_TASK GOAL_:
Go over the listing below line by line, and return each one holding the string "evaluaciones".

───

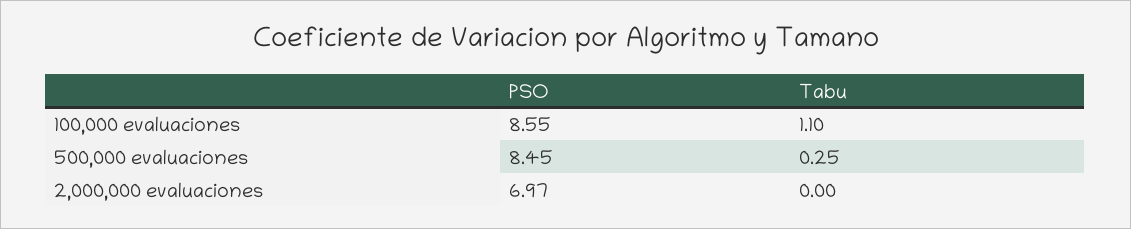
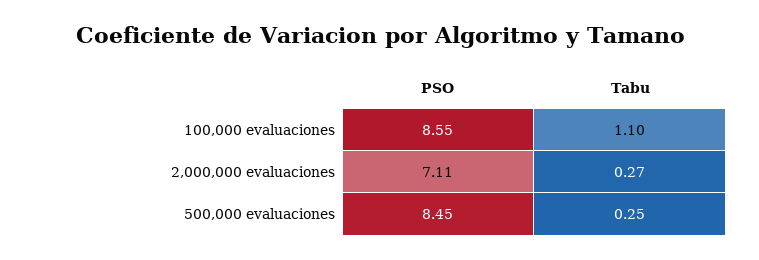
  {
    "PSO": {
      "100,000 evaluaciones": 8.55,
      "500,000 evaluaciones": 8.45,
-     "2,000,000 evaluaciones": 6.97
+     "2,000,000 evaluaciones": 7.11
    },
    "Tabu": {
      "100,000 evaluaciones": 1.1,
      "500,000 evaluaciones": 0.25,
-     "2,000,000 evaluaciones": 0
+     "2,000,000 evaluaciones": 0.27
    }
  }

───

_OUTPUT FOR THIS TASK_:
      "100,000 evaluaciones": 8.55,
      "500,000 evaluaciones": 8.45,
-     "2,000,000 evaluaciones": 6.97
+     "2,000,000 evaluaciones": 7.11
      "100,000 evaluaciones": 1.1,
      "500,000 evaluaciones": 0.25,
-     "2,000,000 evaluaciones": 0
+     "2,000,000 evaluaciones": 0.27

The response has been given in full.